§ Consignes à traiter:
[a] Recopiez une partie du passage sur l'Adige en commençant à « J'ordonne au commandant » et en terminant à « Saint-Antoine, 25 nivôse. », et remplacez « Goïto » par « Vérone ».
[b] Reproduisez à l'identique les enregistrements, du début jusqu'à la ligne qui contient « yellow semicircle: moved 72 px up », celle-ci comprise. N'incluez pas les images.

Je vous préviens, général, que l'ennemi a passé l'Adige cette nuit à Anghiari, près Porto-Legnago ; je ne connais pas sa force, mais nous devons nous mettre en mesure, parce qu'il est vraisemblable que nous serons attaqués cette nuit ; n'oubliez pas, je vous prie, d'en faire prévenir le général Miollis ; recommandez-lui de pousser des reconnaissances du côté de Castellaro ou du moins des Due-Castelli.
Salut et fraternité.
                    Serrurier.

J'ordonne au commandant de la 64e, qui est à Formigosa, de se retirer sur le général Miollis dès qu'il ne pourra plus tenir. En cas d'événement, je me retirerai sur Goïto. »

Deux heures après, mon père reçut cette autre lettre :

« Saint-Antoine, 25 nivôse.

Serrurier, etc.
Je n'ose présumer, général, qu'il n'y aura pas de sortie du côté du général Dallemagne. Au contraire, je crois que l'ennemi peut se présenter en force sur Governol et Formigosa, pour s'assurer de ces deux points et s'assurer le Pô pour ravitailler Mantoue. Il est bien certain qu'ils auront moins de chemin à faire pour arriver dans cette partie-là que par ici. Au reste, je pense qu'il faut nous garder partout cela n'empêchera point que, s'il y a quelque occasion, nous en profitions.
Le général Beaumont n'a plus de cavalerie, je la lui ai toute retirée cette nuit pour l'envoyer à Castelnovo.
Salut et fraternité.
                    Serrurier.

Enregistrements conservés:

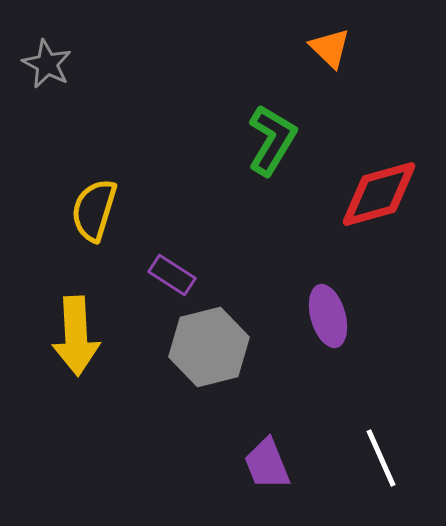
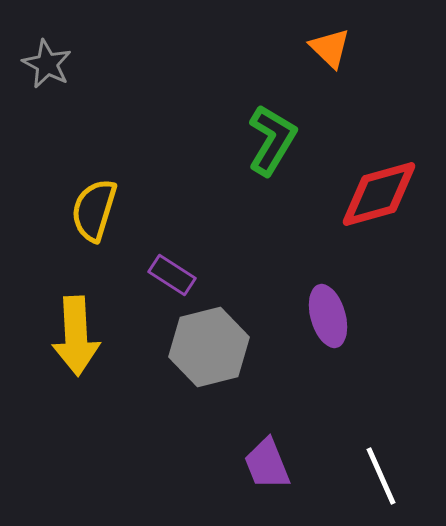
white line: moved 18 px down
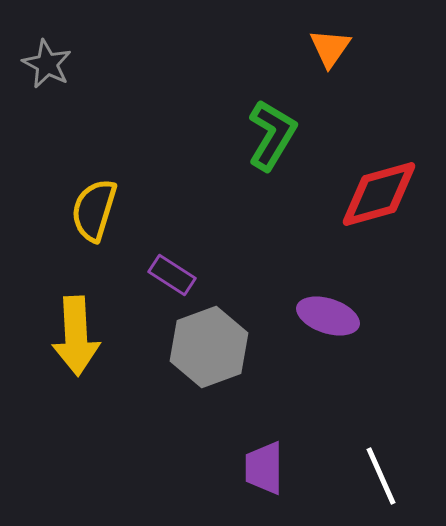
orange triangle: rotated 21 degrees clockwise
green L-shape: moved 5 px up
purple ellipse: rotated 56 degrees counterclockwise
gray hexagon: rotated 6 degrees counterclockwise
purple trapezoid: moved 3 px left, 4 px down; rotated 22 degrees clockwise
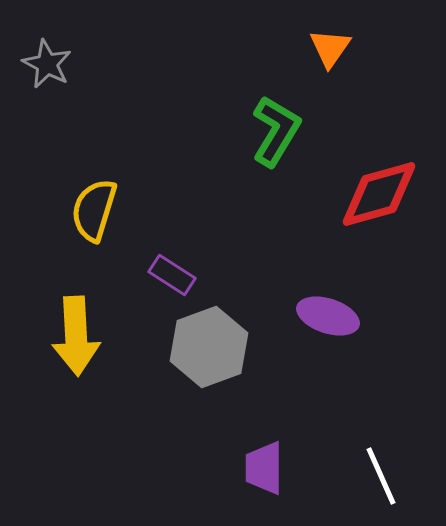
green L-shape: moved 4 px right, 4 px up
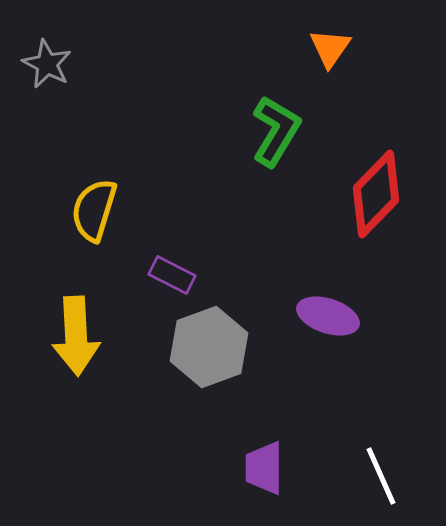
red diamond: moved 3 px left; rotated 30 degrees counterclockwise
purple rectangle: rotated 6 degrees counterclockwise
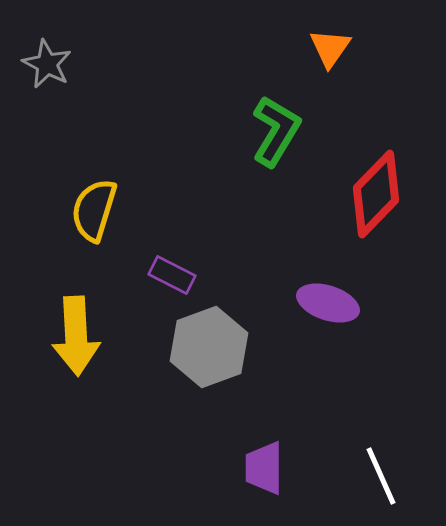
purple ellipse: moved 13 px up
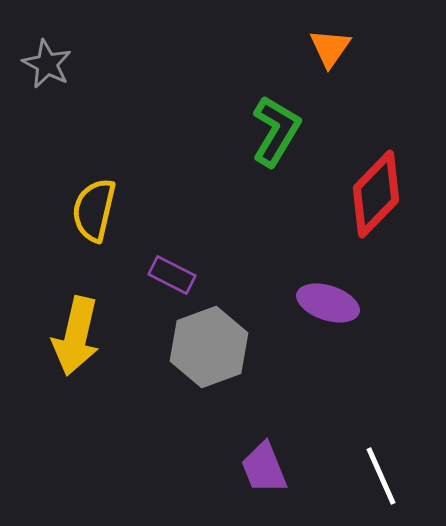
yellow semicircle: rotated 4 degrees counterclockwise
yellow arrow: rotated 16 degrees clockwise
purple trapezoid: rotated 22 degrees counterclockwise
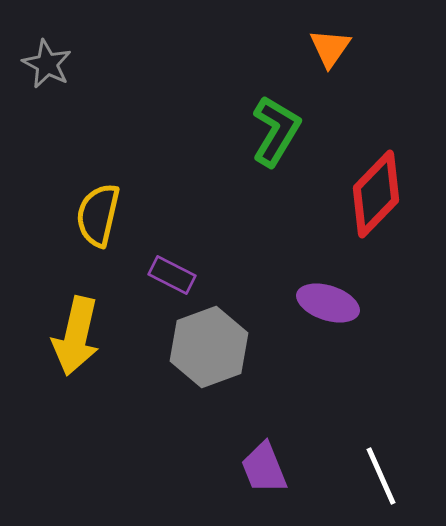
yellow semicircle: moved 4 px right, 5 px down
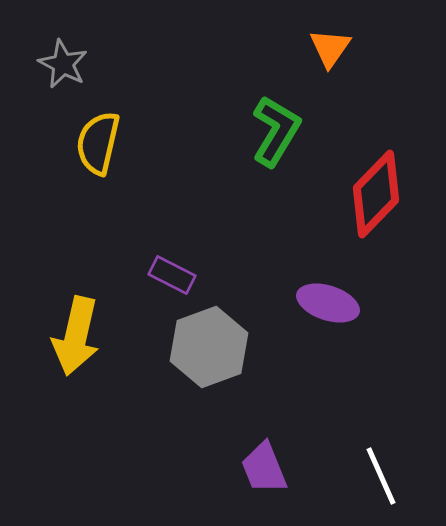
gray star: moved 16 px right
yellow semicircle: moved 72 px up
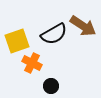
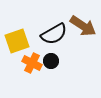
black circle: moved 25 px up
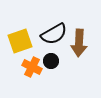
brown arrow: moved 4 px left, 17 px down; rotated 60 degrees clockwise
yellow square: moved 3 px right
orange cross: moved 4 px down
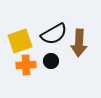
orange cross: moved 6 px left, 2 px up; rotated 30 degrees counterclockwise
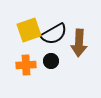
yellow square: moved 9 px right, 11 px up
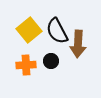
yellow square: rotated 20 degrees counterclockwise
black semicircle: moved 3 px right, 3 px up; rotated 92 degrees clockwise
brown arrow: moved 1 px left, 1 px down
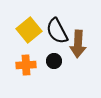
black circle: moved 3 px right
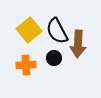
black circle: moved 3 px up
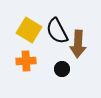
yellow square: rotated 20 degrees counterclockwise
black circle: moved 8 px right, 11 px down
orange cross: moved 4 px up
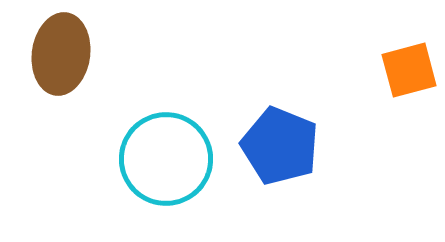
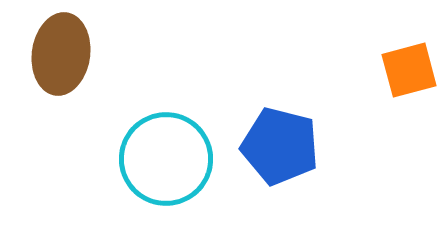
blue pentagon: rotated 8 degrees counterclockwise
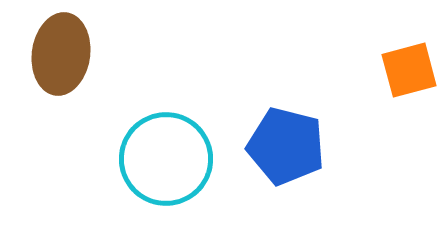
blue pentagon: moved 6 px right
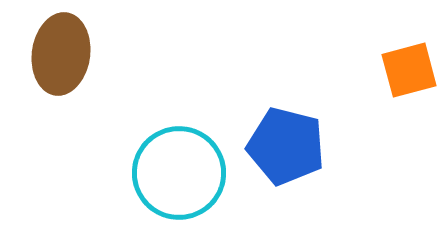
cyan circle: moved 13 px right, 14 px down
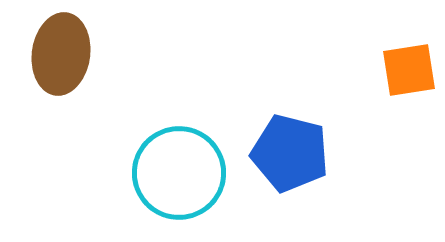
orange square: rotated 6 degrees clockwise
blue pentagon: moved 4 px right, 7 px down
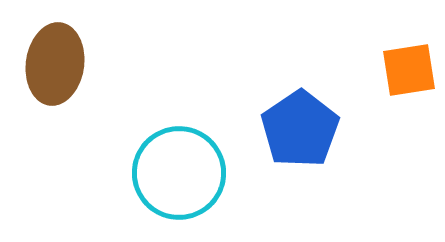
brown ellipse: moved 6 px left, 10 px down
blue pentagon: moved 10 px right, 24 px up; rotated 24 degrees clockwise
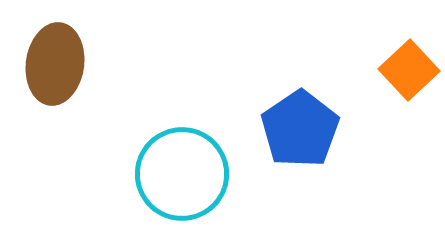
orange square: rotated 34 degrees counterclockwise
cyan circle: moved 3 px right, 1 px down
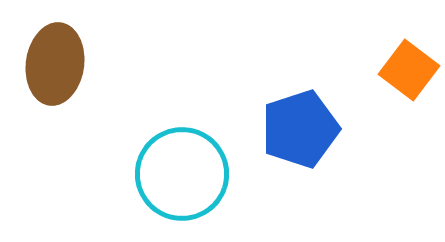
orange square: rotated 10 degrees counterclockwise
blue pentagon: rotated 16 degrees clockwise
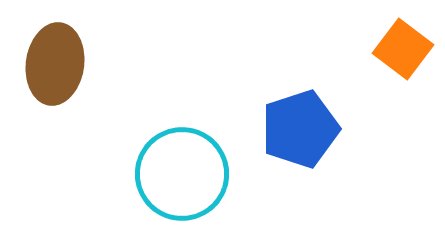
orange square: moved 6 px left, 21 px up
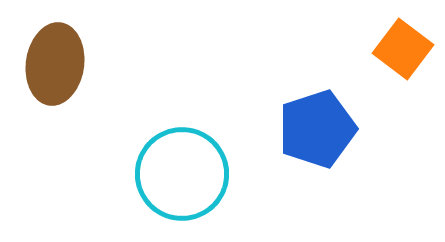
blue pentagon: moved 17 px right
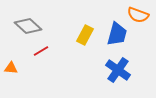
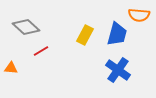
orange semicircle: moved 1 px right; rotated 15 degrees counterclockwise
gray diamond: moved 2 px left, 1 px down
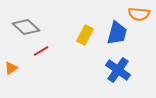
orange semicircle: moved 1 px up
blue trapezoid: moved 1 px up
orange triangle: rotated 40 degrees counterclockwise
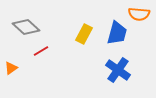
yellow rectangle: moved 1 px left, 1 px up
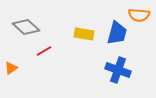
orange semicircle: moved 1 px down
yellow rectangle: rotated 72 degrees clockwise
red line: moved 3 px right
blue cross: rotated 15 degrees counterclockwise
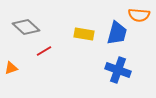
orange triangle: rotated 16 degrees clockwise
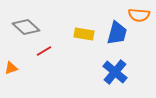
blue cross: moved 3 px left, 2 px down; rotated 20 degrees clockwise
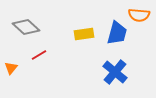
yellow rectangle: rotated 18 degrees counterclockwise
red line: moved 5 px left, 4 px down
orange triangle: rotated 32 degrees counterclockwise
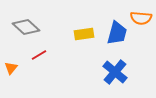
orange semicircle: moved 2 px right, 3 px down
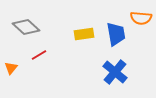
blue trapezoid: moved 1 px left, 1 px down; rotated 25 degrees counterclockwise
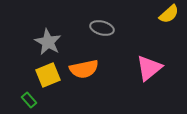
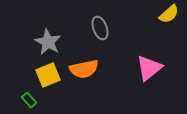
gray ellipse: moved 2 px left; rotated 55 degrees clockwise
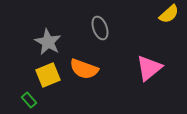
orange semicircle: rotated 32 degrees clockwise
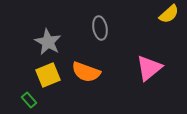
gray ellipse: rotated 10 degrees clockwise
orange semicircle: moved 2 px right, 3 px down
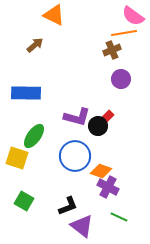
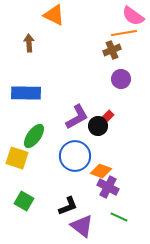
brown arrow: moved 6 px left, 2 px up; rotated 54 degrees counterclockwise
purple L-shape: rotated 44 degrees counterclockwise
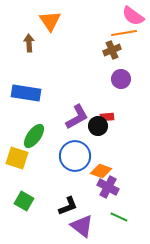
orange triangle: moved 4 px left, 6 px down; rotated 30 degrees clockwise
blue rectangle: rotated 8 degrees clockwise
red rectangle: rotated 40 degrees clockwise
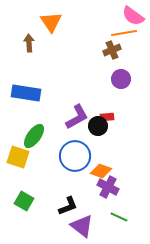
orange triangle: moved 1 px right, 1 px down
yellow square: moved 1 px right, 1 px up
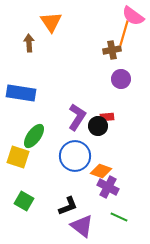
orange line: rotated 65 degrees counterclockwise
brown cross: rotated 12 degrees clockwise
blue rectangle: moved 5 px left
purple L-shape: rotated 28 degrees counterclockwise
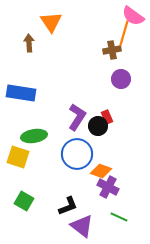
red rectangle: rotated 72 degrees clockwise
green ellipse: rotated 45 degrees clockwise
blue circle: moved 2 px right, 2 px up
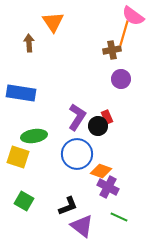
orange triangle: moved 2 px right
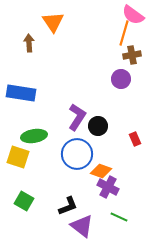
pink semicircle: moved 1 px up
brown cross: moved 20 px right, 5 px down
red rectangle: moved 28 px right, 22 px down
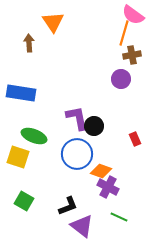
purple L-shape: moved 1 px down; rotated 44 degrees counterclockwise
black circle: moved 4 px left
green ellipse: rotated 30 degrees clockwise
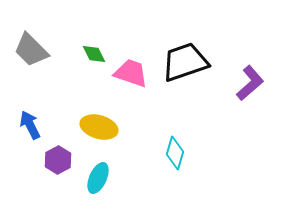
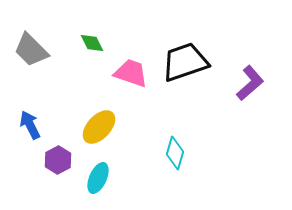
green diamond: moved 2 px left, 11 px up
yellow ellipse: rotated 63 degrees counterclockwise
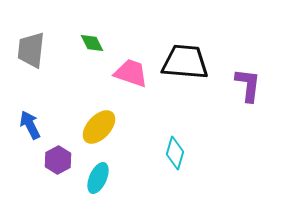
gray trapezoid: rotated 51 degrees clockwise
black trapezoid: rotated 24 degrees clockwise
purple L-shape: moved 2 px left, 2 px down; rotated 42 degrees counterclockwise
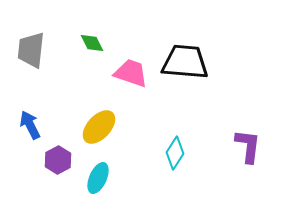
purple L-shape: moved 61 px down
cyan diamond: rotated 16 degrees clockwise
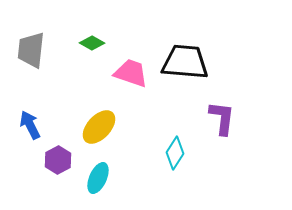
green diamond: rotated 35 degrees counterclockwise
purple L-shape: moved 26 px left, 28 px up
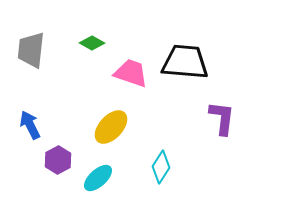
yellow ellipse: moved 12 px right
cyan diamond: moved 14 px left, 14 px down
cyan ellipse: rotated 24 degrees clockwise
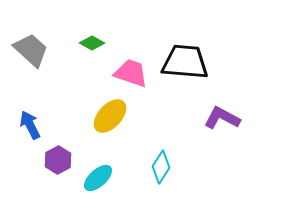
gray trapezoid: rotated 126 degrees clockwise
purple L-shape: rotated 69 degrees counterclockwise
yellow ellipse: moved 1 px left, 11 px up
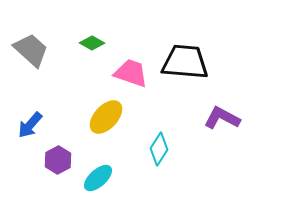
yellow ellipse: moved 4 px left, 1 px down
blue arrow: rotated 112 degrees counterclockwise
cyan diamond: moved 2 px left, 18 px up
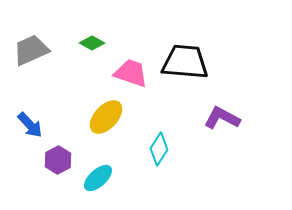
gray trapezoid: rotated 66 degrees counterclockwise
blue arrow: rotated 84 degrees counterclockwise
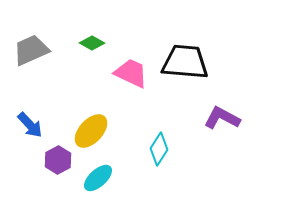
pink trapezoid: rotated 6 degrees clockwise
yellow ellipse: moved 15 px left, 14 px down
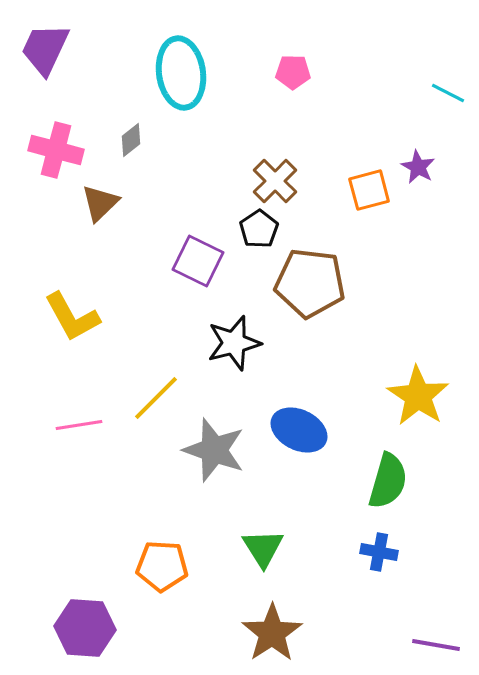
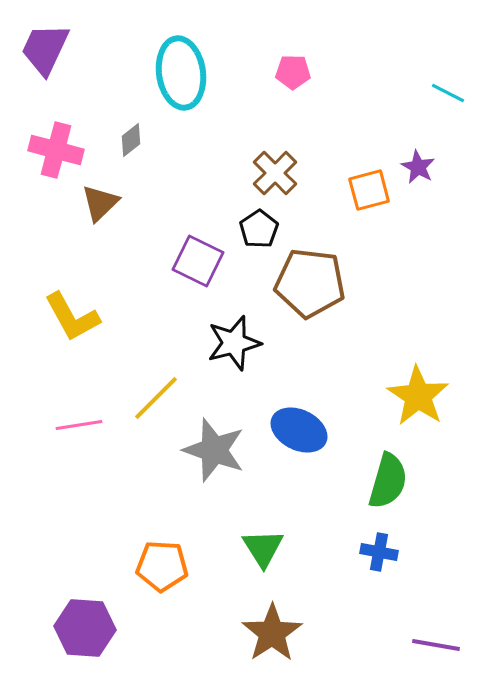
brown cross: moved 8 px up
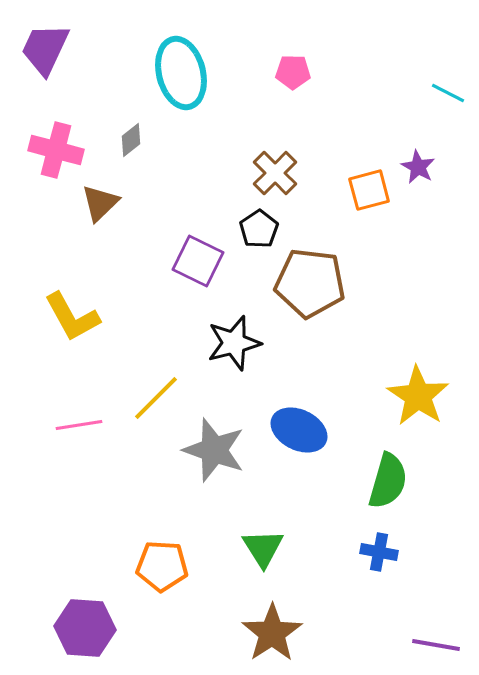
cyan ellipse: rotated 6 degrees counterclockwise
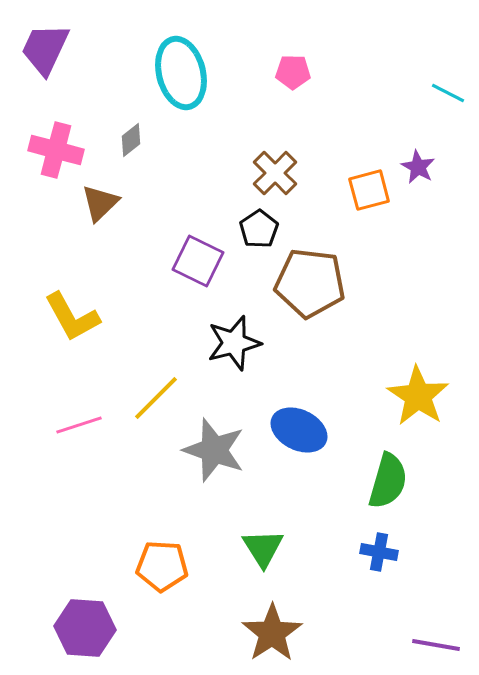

§ Résultats de l'exercice:
[a]
J'ordonne au commandant de la 64e, qui est à Formigosa, de se retirer sur le général Miollis dès qu'il ne pourra plus tenir. En cas d'événement, je me retirerai sur Vérone. »

Deux heures après, mon père reçut cette autre lettre :

« Saint-Antoine, 25 nivôse.

[b]
white line: moved 18 px down
orange triangle: rotated 21 degrees clockwise
green L-shape: moved 5 px up
purple ellipse: rotated 56 degrees counterclockwise
gray hexagon: rotated 6 degrees counterclockwise
purple trapezoid: moved 3 px left, 4 px down; rotated 22 degrees clockwise
green L-shape: moved 4 px right, 4 px up
red diamond: moved 3 px left; rotated 30 degrees counterclockwise
purple rectangle: rotated 6 degrees counterclockwise
purple ellipse: moved 13 px up
yellow semicircle: rotated 4 degrees counterclockwise
yellow arrow: rotated 16 degrees clockwise
purple trapezoid: rotated 22 degrees counterclockwise
yellow semicircle: moved 4 px right, 5 px down
gray star: moved 16 px right
yellow semicircle: moved 72 px up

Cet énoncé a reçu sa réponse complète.